» **Work instructions**: Check every line of the data below for the word "expensesBox", then give only the number of lines that have it.

» **Records for the exercise**:
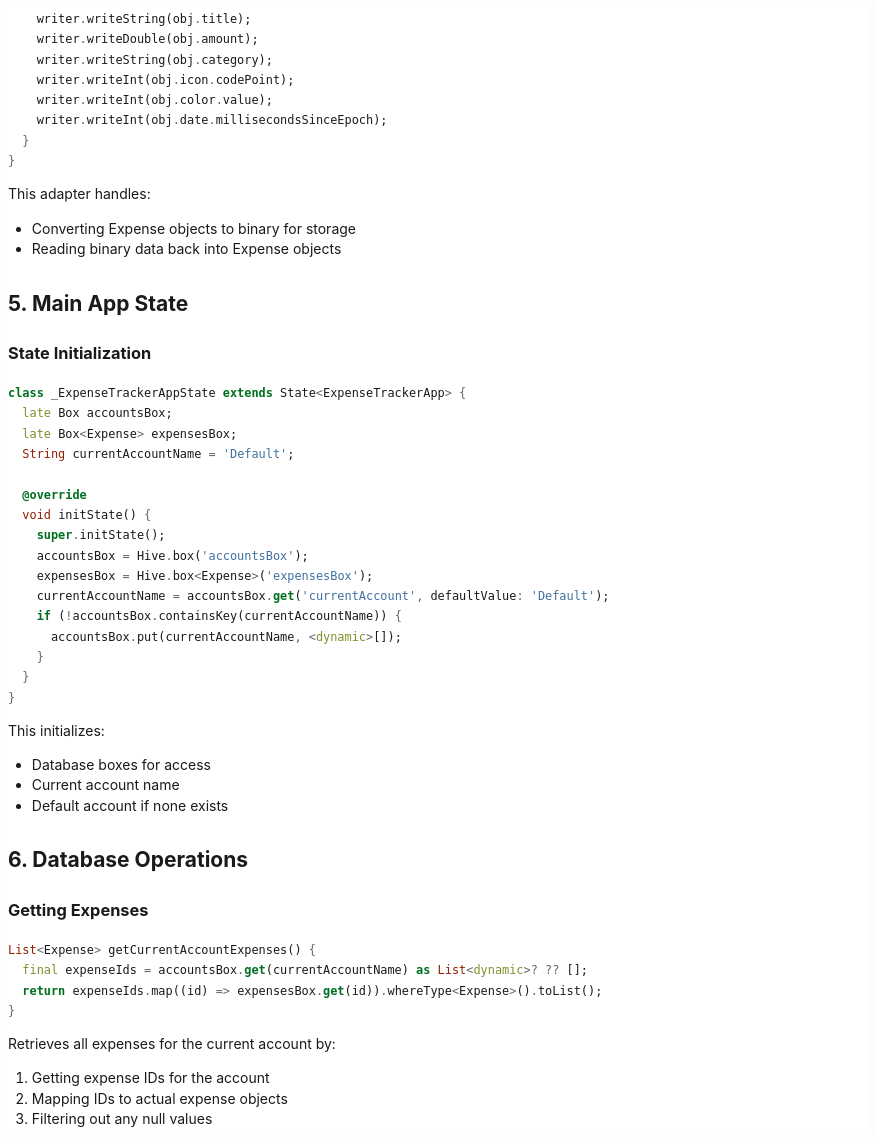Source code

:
 ```dart
    writer.writeString(obj.title);
    writer.writeDouble(obj.amount);
    writer.writeString(obj.category);
    writer.writeInt(obj.icon.codePoint);
    writer.writeInt(obj.color.value);
    writer.writeInt(obj.date.millisecondsSinceEpoch);
  }
}
```

This adapter handles:
- Converting Expense objects to binary for storage
- Reading binary data back into Expense objects

## 5. Main App State

### State Initialization
```dart
class _ExpenseTrackerAppState extends State<ExpenseTrackerApp> {
  late Box accountsBox;
  late Box<Expense> expensesBox;
  String currentAccountName = 'Default';

  @override
  void initState() {
    super.initState();
    accountsBox = Hive.box('accountsBox');
    expensesBox = Hive.box<Expense>('expensesBox');
    currentAccountName = accountsBox.get('currentAccount', defaultValue: 'Default');
    if (!accountsBox.containsKey(currentAccountName)) {
      accountsBox.put(currentAccountName, <dynamic>[]);
    }
  }
}
```

This initializes:
- Database boxes for access
- Current account name
- Default account if none exists

## 6. Database Operations

### Getting Expenses
```dart
List<Expense> getCurrentAccountExpenses() {
  final expenseIds = accountsBox.get(currentAccountName) as List<dynamic>? ?? [];
  return expenseIds.map((id) => expensesBox.get(id)).whereType<Expense>().toList();
}
```
Retrieves all expenses for the current account by:
1. Getting expense IDs for the account
2. Mapping IDs to actual expense objects
3. Filtering out any null values
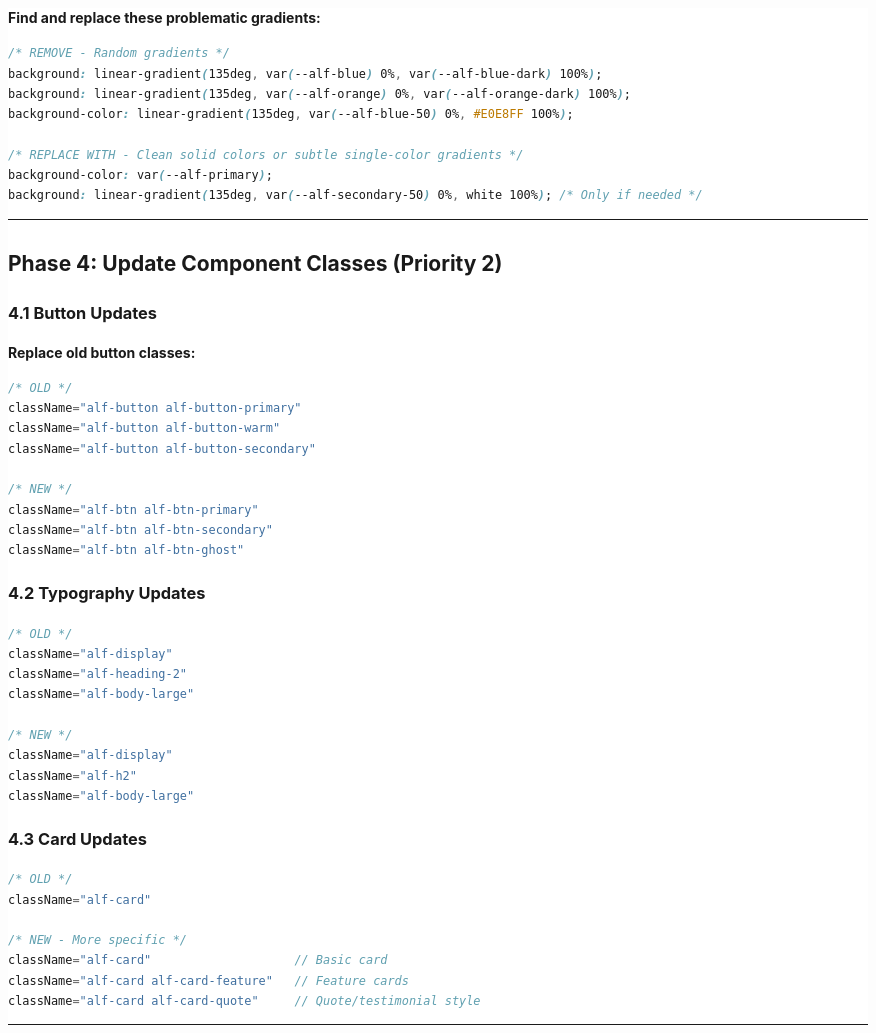 **Find and replace these problematic gradients:**

```css
/* REMOVE - Random gradients */
background: linear-gradient(135deg, var(--alf-blue) 0%, var(--alf-blue-dark) 100%);
background: linear-gradient(135deg, var(--alf-orange) 0%, var(--alf-orange-dark) 100%);
background-color: linear-gradient(135deg, var(--alf-blue-50) 0%, #E0E8FF 100%);

/* REPLACE WITH - Clean solid colors or subtle single-color gradients */
background-color: var(--alf-primary);
background: linear-gradient(135deg, var(--alf-secondary-50) 0%, white 100%); /* Only if needed */
```

---

## Phase 4: Update Component Classes (Priority 2)

### 4.1 Button Updates

**Replace old button classes:**

```jsx
/* OLD */
className="alf-button alf-button-primary"
className="alf-button alf-button-warm"
className="alf-button alf-button-secondary"

/* NEW */
className="alf-btn alf-btn-primary"
className="alf-btn alf-btn-secondary"
className="alf-btn alf-btn-ghost"
```

### 4.2 Typography Updates

```jsx
/* OLD */
className="alf-display"
className="alf-heading-2" 
className="alf-body-large"

/* NEW */
className="alf-display"
className="alf-h2"
className="alf-body-large"
```

### 4.3 Card Updates

```jsx
/* OLD */
className="alf-card"

/* NEW - More specific */
className="alf-card"                    // Basic card
className="alf-card alf-card-feature"   // Feature cards
className="alf-card alf-card-quote"     // Quote/testimonial style
```

---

» **Written reply**: 3